Ransomware payments rise to AUD $1.35m for Australian firms

New research by McGrathNicol has highlighted the growing challenge of ransomware facing Australian businesses, coinciding with recent cybersecurity reforms introduced by the Federal Government.

The firm's fourth annual ransomware survey, conducted in conjunction with YouGov, gathered insights from 500 Australian business leaders across companies with more than 50 employees. The results underscored a significant increase in ransomware payments, which have now reached an average of AUD $1.35 million, a substantial rise from AUD $1.03 million in 2023.

McGrathNicol reported that 84 per cent of businesses attacked by ransomware in the past five years chose to pay the ransom. This percentage has risen from previous years, indicating an increasing tendency among businesses to comply with attackers' demands.

The survey additionally found that 75 per cent of businesses that opted to pay did so within 48 hours, suggesting that quick decision-making under pressure is a common response to such attacks. A notably high proportion of businesses, 83 per cent, expressed willingness to pay should they face a ransomware attack, up from 70 per cent in the previous year.

Darren Hopkins, a Cyber Partner at McGrathNicol, remarked on the necessity of mandatory reporting, saying, "Business leaders are overwhelmingly in support of mandatory reporting. Our research shows that 79 percent believe businesses should be required to report a ransomware attack. We applaud the government's ransomware reporting changes but note the requirement of more than $3 million in turnover."

Despite the federal measures, Hopkins noted, "Under the new legislation, many small to medium businesses will be attacked, pay a ransom, and still not have to report it.
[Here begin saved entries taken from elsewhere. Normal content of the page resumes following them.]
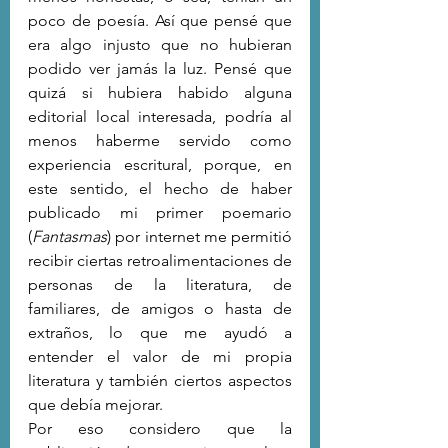
poco de poesía. Así que pensé que 
era algo injusto que no hubieran 
podido ver jamás la luz. Pensé que 
quizá si hubiera habido alguna 
editorial local interesada, podría al 
menos haberme servido como 
experiencia escritural, porque, en 
este sentido, el hecho de haber 
publicado mi primer poemario 
(
Fantasmas
) por internet me permitió 
recibir ciertas retroalimentaciones de 
personas de la literatura, de 
familiares, de amigos o hasta de 
extraños, lo que me ayudó a 
entender el valor de mi propia 
literatura y también ciertos aspectos 
que debía mejorar. 
Por eso considero que la 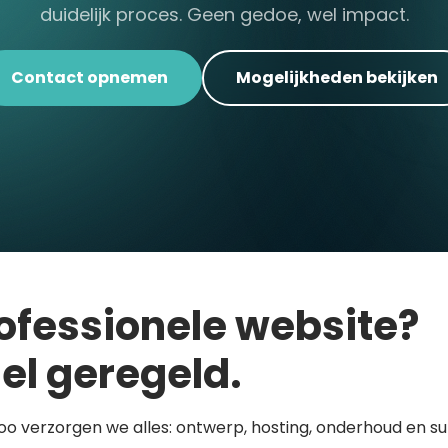
duidelijk proces. Geen gedoe, wel impact.
Contact opnemen
Mogelijkheden bekijken
ofessionele website?
el geregeld.
loo verzorgen we alles: ontwerp, hosting, onderhoud en s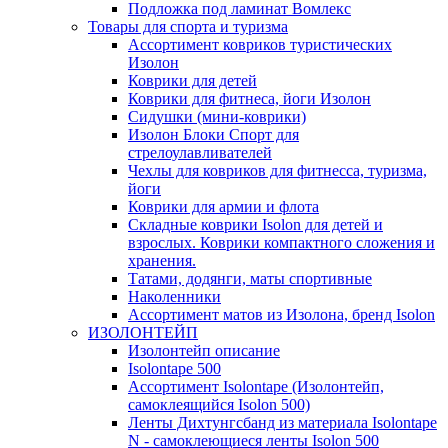
Подложка под ламинат Вомлекс
Товары для спорта и туризма
Ассортимент ковриков туристических
Изолон
Коврики для детей
Коврики для фитнеса, йоги Изолон
Сидушки (мини-коврики)
Изолон Блоки Спорт для
стрелоулавливателей
Чехлы для ковриков для фитнесса, туризма,
йоги
Коврики для армии и флота
Складные коврики Isolon для детей и
взрослых. Коврики компактного сложения и
хранения.
Татами, додянги, маты спортивные
Наколенники
Ассортимент матов из Изолона, бренд Isolon
ИЗОЛОНТЕЙП
Изолонтейп описание
Isolontape 500
Ассортимент Isolontape (Изолонтейп,
самоклеящийся Isolon 500)
Ленты Дихтунгсбанд из материала Isolontape
N - самоклеющиеся ленты Isolon 500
We encourage the government to consider expanding the scheme so that we can quantify just how much money is being funnelled to cyber criminals every day of the year."

He added, "Our research shows that having to report a payment will unlikely influence whether a business will make a ransom payment while they believe it is legal to do so."
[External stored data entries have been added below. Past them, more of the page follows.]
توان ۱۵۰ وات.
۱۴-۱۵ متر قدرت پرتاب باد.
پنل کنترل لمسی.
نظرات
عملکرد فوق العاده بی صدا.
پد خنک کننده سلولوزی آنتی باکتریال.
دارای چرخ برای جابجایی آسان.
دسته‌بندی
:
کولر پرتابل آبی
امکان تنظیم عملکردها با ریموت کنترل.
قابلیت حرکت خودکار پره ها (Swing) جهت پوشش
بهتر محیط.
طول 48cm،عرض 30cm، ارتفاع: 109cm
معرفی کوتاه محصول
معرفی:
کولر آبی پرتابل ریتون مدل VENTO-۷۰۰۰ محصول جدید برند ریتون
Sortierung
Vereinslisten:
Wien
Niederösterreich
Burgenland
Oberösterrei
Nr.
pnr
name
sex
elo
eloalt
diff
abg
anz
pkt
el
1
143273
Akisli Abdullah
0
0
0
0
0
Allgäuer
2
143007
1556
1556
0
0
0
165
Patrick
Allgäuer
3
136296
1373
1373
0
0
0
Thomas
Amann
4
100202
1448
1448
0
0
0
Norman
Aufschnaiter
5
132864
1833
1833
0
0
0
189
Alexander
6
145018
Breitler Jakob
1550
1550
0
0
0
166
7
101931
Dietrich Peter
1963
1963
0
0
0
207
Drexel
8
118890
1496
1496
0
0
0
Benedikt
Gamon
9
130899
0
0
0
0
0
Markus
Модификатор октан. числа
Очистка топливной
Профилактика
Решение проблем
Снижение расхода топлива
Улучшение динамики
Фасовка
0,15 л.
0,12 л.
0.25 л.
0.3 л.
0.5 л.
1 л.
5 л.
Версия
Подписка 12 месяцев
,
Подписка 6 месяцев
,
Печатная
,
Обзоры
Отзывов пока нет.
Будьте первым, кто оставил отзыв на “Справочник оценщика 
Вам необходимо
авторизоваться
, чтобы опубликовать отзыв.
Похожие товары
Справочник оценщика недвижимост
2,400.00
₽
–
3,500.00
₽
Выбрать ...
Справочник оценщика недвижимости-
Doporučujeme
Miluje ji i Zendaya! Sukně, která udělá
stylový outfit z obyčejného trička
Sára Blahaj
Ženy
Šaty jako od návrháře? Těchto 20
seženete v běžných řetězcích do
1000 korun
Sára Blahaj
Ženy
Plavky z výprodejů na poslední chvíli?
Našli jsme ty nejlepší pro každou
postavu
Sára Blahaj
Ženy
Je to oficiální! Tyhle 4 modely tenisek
It was also revealed that businesses are becoming more proactive regarding cybersecurity measures, with 91 per cent insured against ransomware attacks, covering an average of AUD $1.47 million. The number of businesses with an incident response plan rose to 80 per cent, and 77 per cent now have a formal protocol for notifying their boards, reflecting increased preparedness.

Brendan Payne, also a Cyber Partner at McGrathNicol, emphasised the importance of incident response planning, "A best practice cyber incident response plan will detail roles and responsibilities in the event of an attack, including decisions on whether the business will pay a cyber ransom and negotiate, or whether a payment is to be avoided under any circumstance. The plan should also outline recovery steps, communication plans, and the details of a person responsible for reporting the incident to the authorities and external advisers."
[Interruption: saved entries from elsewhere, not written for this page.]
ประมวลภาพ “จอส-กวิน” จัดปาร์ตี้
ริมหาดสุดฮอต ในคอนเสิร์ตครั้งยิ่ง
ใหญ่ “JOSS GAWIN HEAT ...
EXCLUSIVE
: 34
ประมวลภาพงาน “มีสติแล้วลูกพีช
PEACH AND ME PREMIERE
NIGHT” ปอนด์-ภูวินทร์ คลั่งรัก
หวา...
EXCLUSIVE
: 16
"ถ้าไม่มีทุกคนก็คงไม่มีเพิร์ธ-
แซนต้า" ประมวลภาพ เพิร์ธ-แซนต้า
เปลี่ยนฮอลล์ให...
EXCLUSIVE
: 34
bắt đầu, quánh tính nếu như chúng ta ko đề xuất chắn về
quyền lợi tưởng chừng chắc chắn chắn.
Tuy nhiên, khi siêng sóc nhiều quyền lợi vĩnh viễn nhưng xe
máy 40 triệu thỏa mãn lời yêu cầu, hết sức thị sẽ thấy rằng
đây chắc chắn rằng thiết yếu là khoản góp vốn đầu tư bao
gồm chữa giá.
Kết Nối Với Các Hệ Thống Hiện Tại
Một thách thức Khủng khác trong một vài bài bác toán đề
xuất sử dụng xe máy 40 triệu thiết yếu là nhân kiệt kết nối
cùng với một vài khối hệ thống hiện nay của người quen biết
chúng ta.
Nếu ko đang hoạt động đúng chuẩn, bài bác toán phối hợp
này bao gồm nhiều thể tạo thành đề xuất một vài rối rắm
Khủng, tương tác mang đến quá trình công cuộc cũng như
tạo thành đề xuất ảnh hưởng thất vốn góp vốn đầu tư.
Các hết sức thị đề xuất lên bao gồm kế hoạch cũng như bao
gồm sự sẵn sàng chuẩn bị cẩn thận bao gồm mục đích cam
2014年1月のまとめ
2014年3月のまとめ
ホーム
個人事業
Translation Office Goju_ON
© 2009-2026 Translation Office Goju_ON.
Payne further advised, "Cyber criminals won't wait until you're ready. We encourage organisations to review their response plans at least quarterly."

The report comes as the government implements new cybersecurity legislation, requiring companies with a turnover exceeding AUD $3 million to report ransomware payments to the Australian Signals Directorate within 72 hours. Failure to report such payments could result in fines of up to 60 penalty units, amounting to AUD $18,780.